Al levantar la cara se sacó de la boca un trozo de la valva de
una almeja. Entonces, sus labios oscuros se estiraron al
sonreír, liberando los susurros roncos de su voz, atrapándola en
el laberinto invisible del juego de las miradas.
Dijo haber vivido durante mucho tiempo en un lugar sagrado
rodeado de montañas, que sólo podía verse durante las noches de
invierno, cuando el aire era transparente, cuando la luna llena
arrojaba sus venablos plateados para que la vista del hombre
alcanzara más lejos.
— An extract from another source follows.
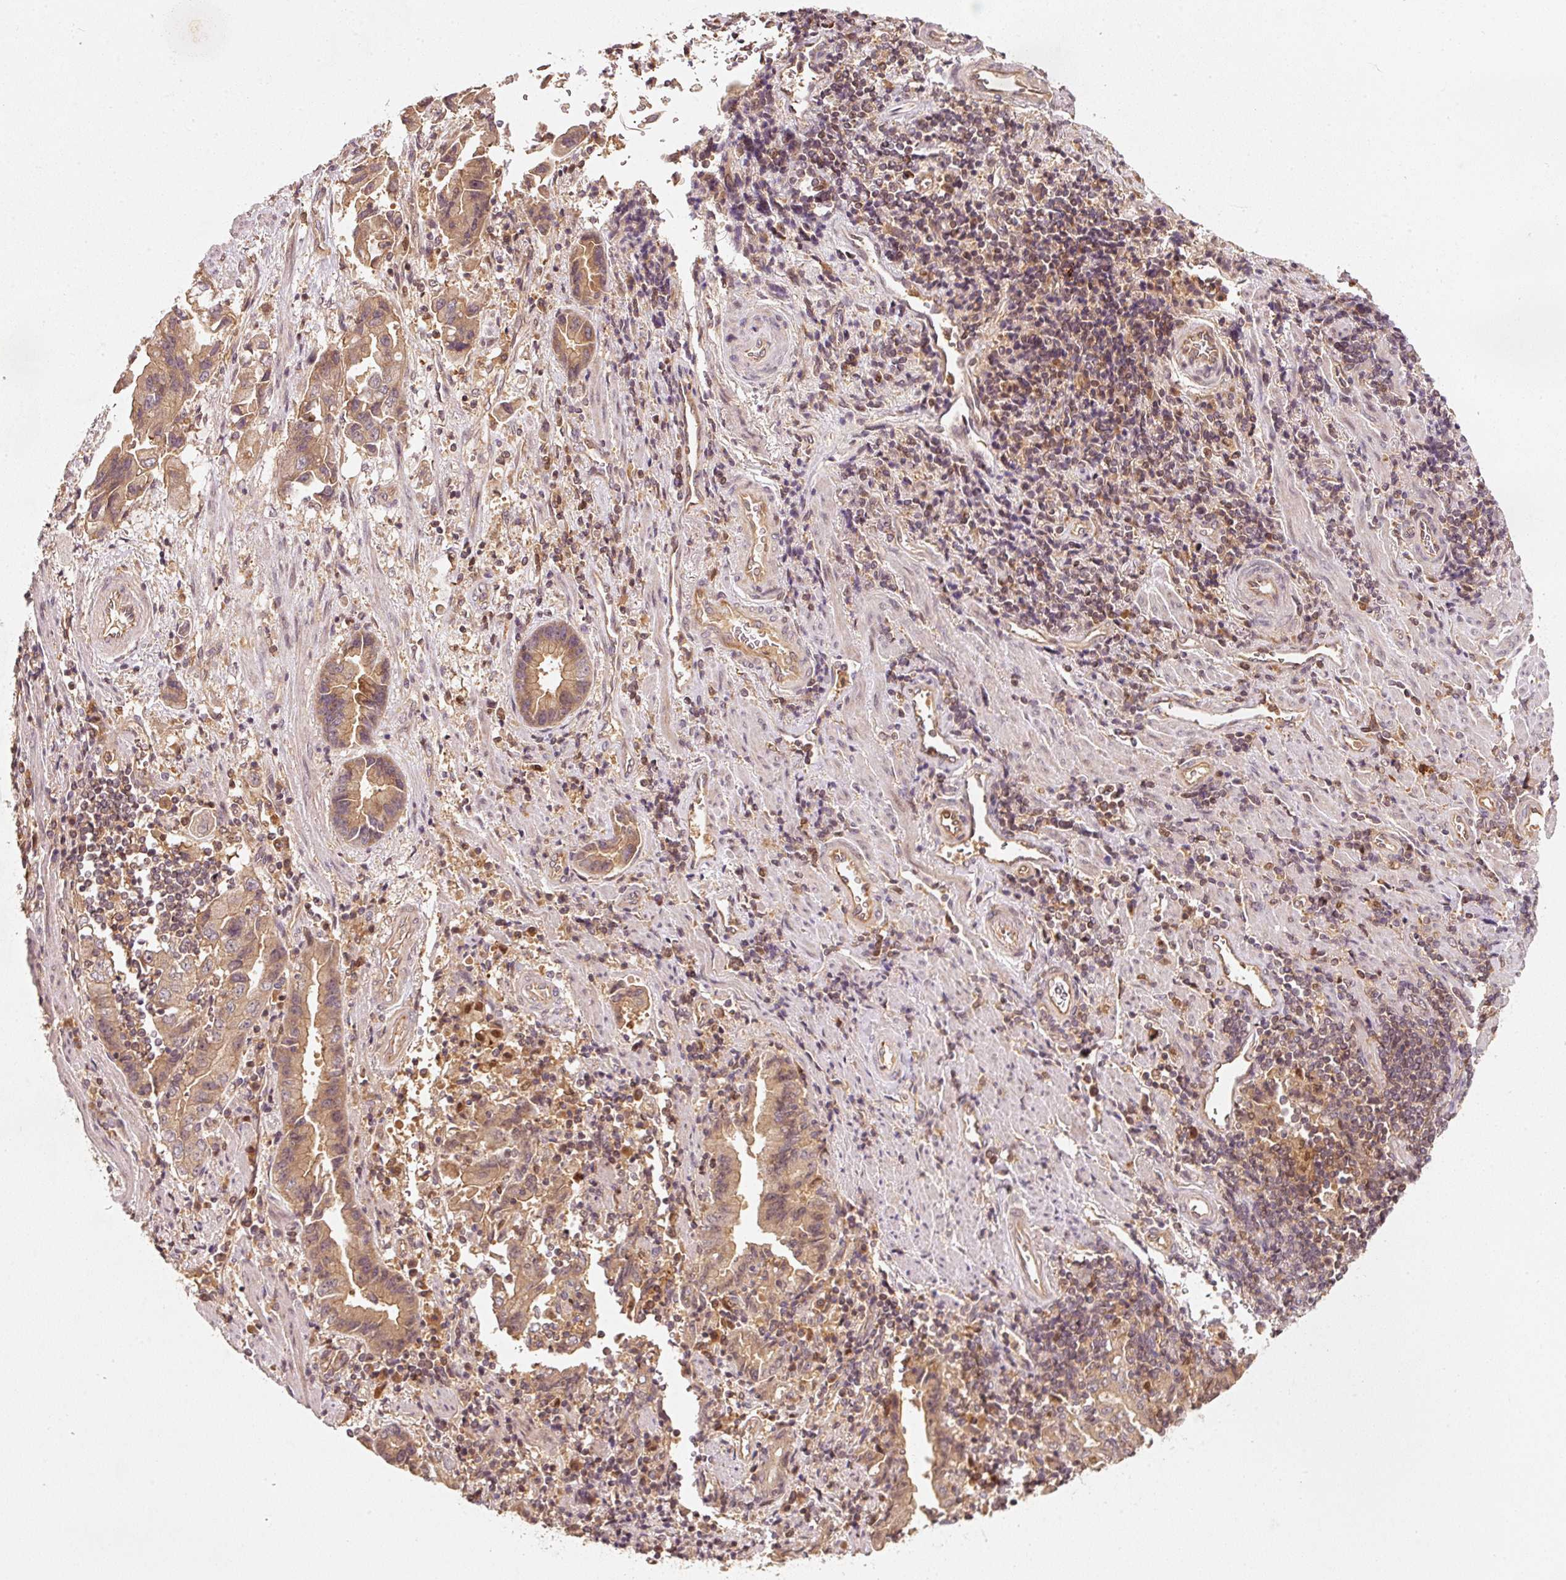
{"staining": {"intensity": "moderate", "quantity": ">75%", "location": "cytoplasmic/membranous"}, "tissue": "stomach cancer", "cell_type": "Tumor cells", "image_type": "cancer", "snomed": [{"axis": "morphology", "description": "Adenocarcinoma, NOS"}, {"axis": "topography", "description": "Stomach"}], "caption": "This is an image of immunohistochemistry (IHC) staining of stomach cancer, which shows moderate expression in the cytoplasmic/membranous of tumor cells.", "gene": "RRAS2", "patient": {"sex": "male", "age": 62}}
Ese paraíso era Wingolf, la morada de las
valquirias, situado al lado de Valhalla, la gran sala de paredes
de oro donde ella y sus hermanas revivían a los guerreros
muertos dándoles a beber el hidromiel. Ellos pasaban el tiempo
organizando banquetes y demás diversiones a la espera del día
del crepúsculo de los dioses. Cansada de escanciar y entretener
con palabras llenas de dulzura fingida a seres que no conocía,
desobedeció las órdenes de Freia, la compañera de Odín y fue
condenada a vagar por el mundo hasta que una mujer de talento
inusual la necesitara. Cuando terminó de hablar, la figura de la
valquiria se fue alejando, se fue empañando, quedando sus
huellas y el trozo de valva que cortó el pie de Marta.
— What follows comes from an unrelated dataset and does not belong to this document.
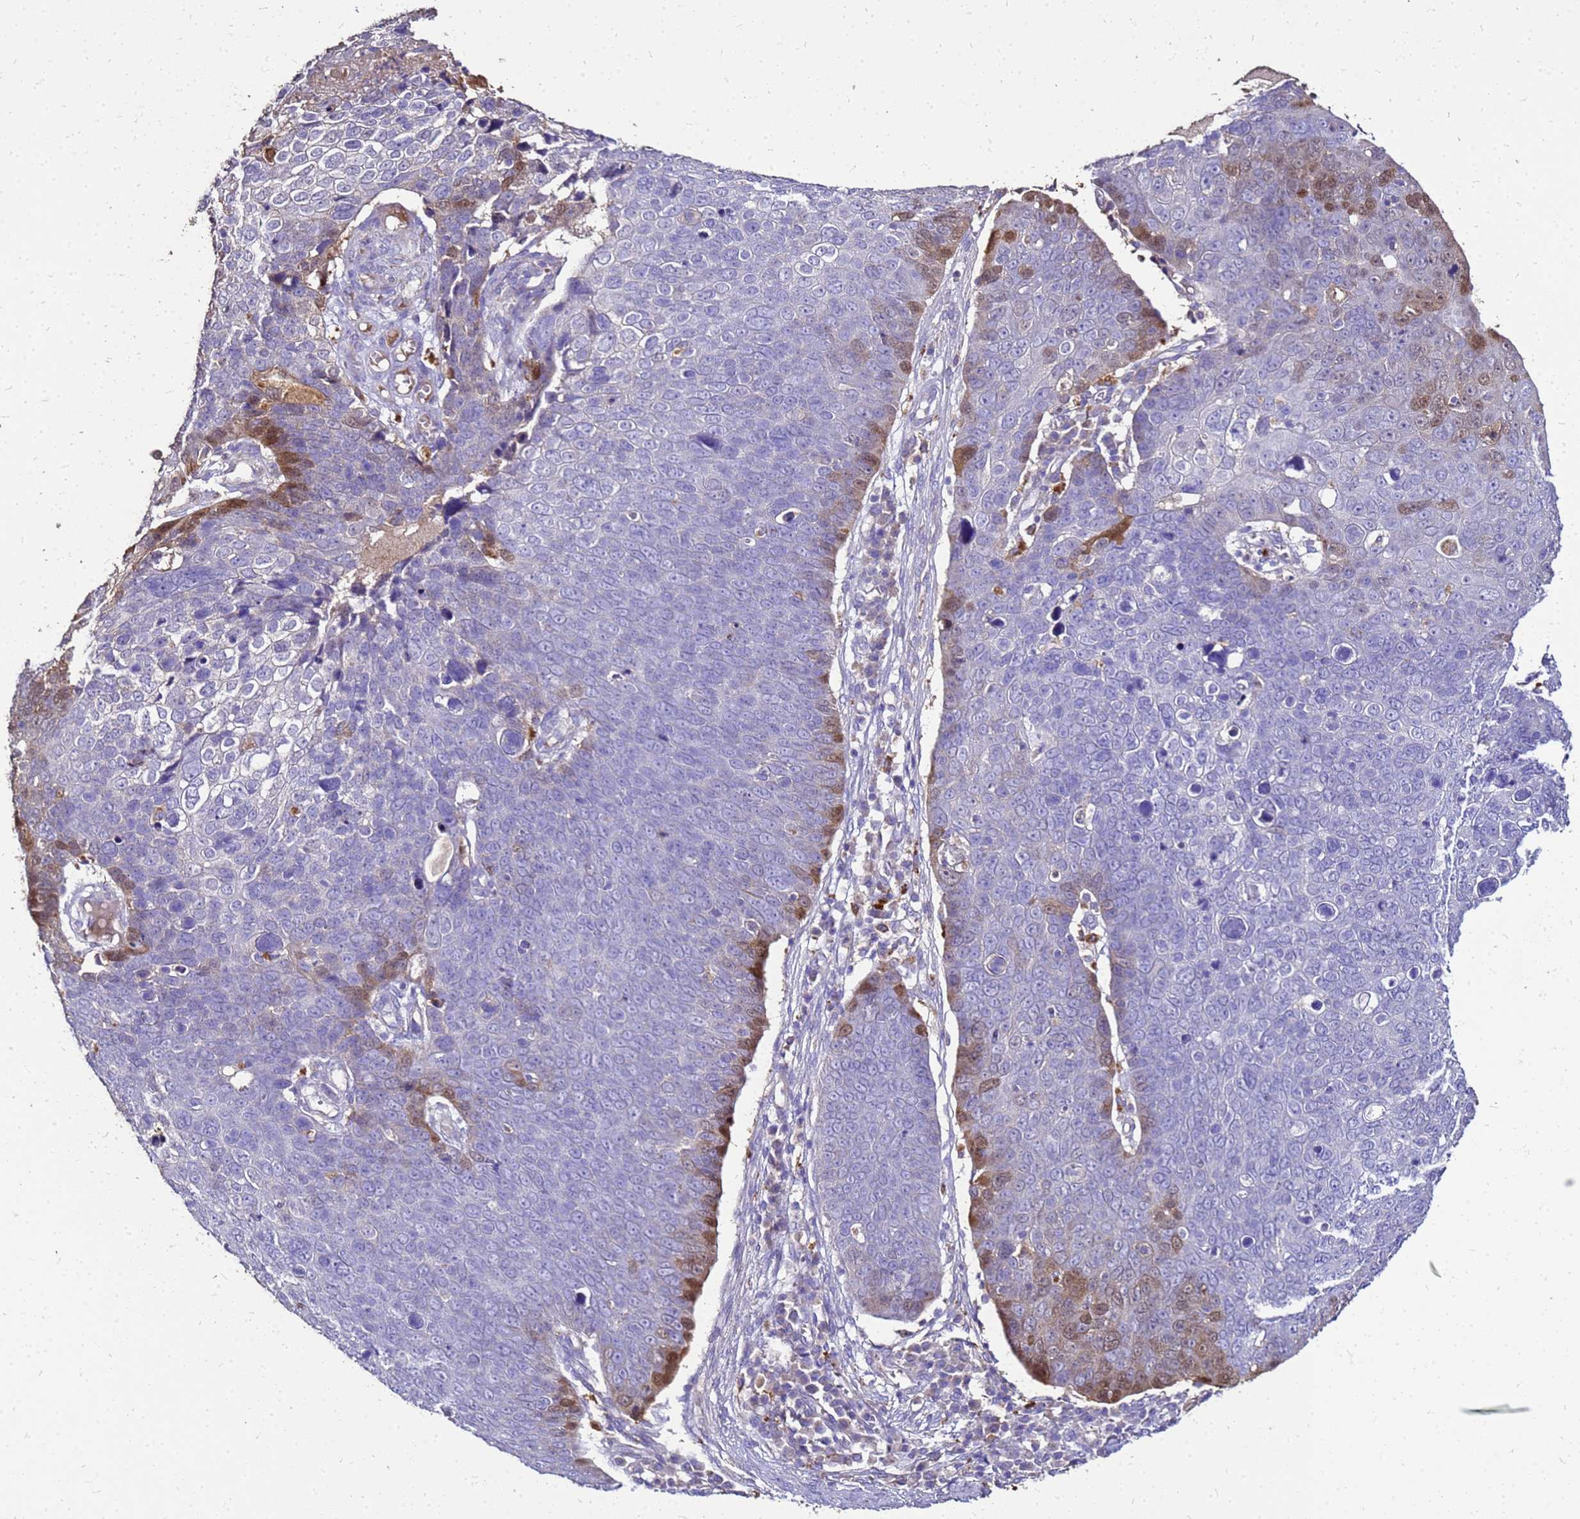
{"staining": {"intensity": "weak", "quantity": "<25%", "location": "nuclear"}, "tissue": "skin cancer", "cell_type": "Tumor cells", "image_type": "cancer", "snomed": [{"axis": "morphology", "description": "Squamous cell carcinoma, NOS"}, {"axis": "topography", "description": "Skin"}], "caption": "Immunohistochemistry of human skin squamous cell carcinoma displays no positivity in tumor cells.", "gene": "S100A2", "patient": {"sex": "male", "age": 71}}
Se fue el verano y con él las barbacoas, el combate naval de las
fiestas de San Roque, sus fuegos acuáticos, las veladas del club
de regatas, las caminatas interminables por el paseo marítimo.
Su felicidad quedaría extraviada, como siempre, entre los granos
de arena de la playa de Compostela, un puñado de recuerdos que
cada verano recogía y encarcelaba dentro un frasco, para
renovarlo al año siguiente. Marta volvió a casa. Pero esta vez
le invadía una sensación extraña. Una voz desde muy adentro la
incitaba pintar, a dar forma a la idea que se estaba gestando en
su interior. Pero no sabia cómo iluminar el lienzo con una
imagen plana en la que sobresalieran relieves de energía, voces
de espiritualidad, salmos de esperanza, haces de vida. No sabía
y decidió dejarlo por un tiempo.
Meses después, una noche en la que el granizo golpeaba
insistente los cristales de la buhardilla, subió para comprobar
que todo seguía en orden. Sobre el caballete descansaba un
cuadrado impoluto. Sobre el taburete, la paleta sin pegotes de
color, sin mezclas que alegraran su aspecto absurdo y frío.
Instintivamente cogió los pinceles.
Han pasado muchos años desde entonces, han pasado muchos veranos
en VillaGarcía, muchos amaneceres, muchos atardeceres para ver
las montañas que rodeaban Valhalla.
Hoy, las nietas de Marta se acurrucan junto a ella para oírle,
unas vez más, la historia de la mujer del cuadro que reposa
sobre la chimenea. Una mujer titánica, de largas trenzas rubias,
con un par de turquesas que miran desde cualquier ángulo, con
una sonrisa llena de paz. Un retrato pintado como por
encantamiento, casi con los ojos cerrados, que no necesitó
retoques. Un retrato impregnado con el olor de la humedad y de
lo antiguo que sólo exhalan los fantasmas.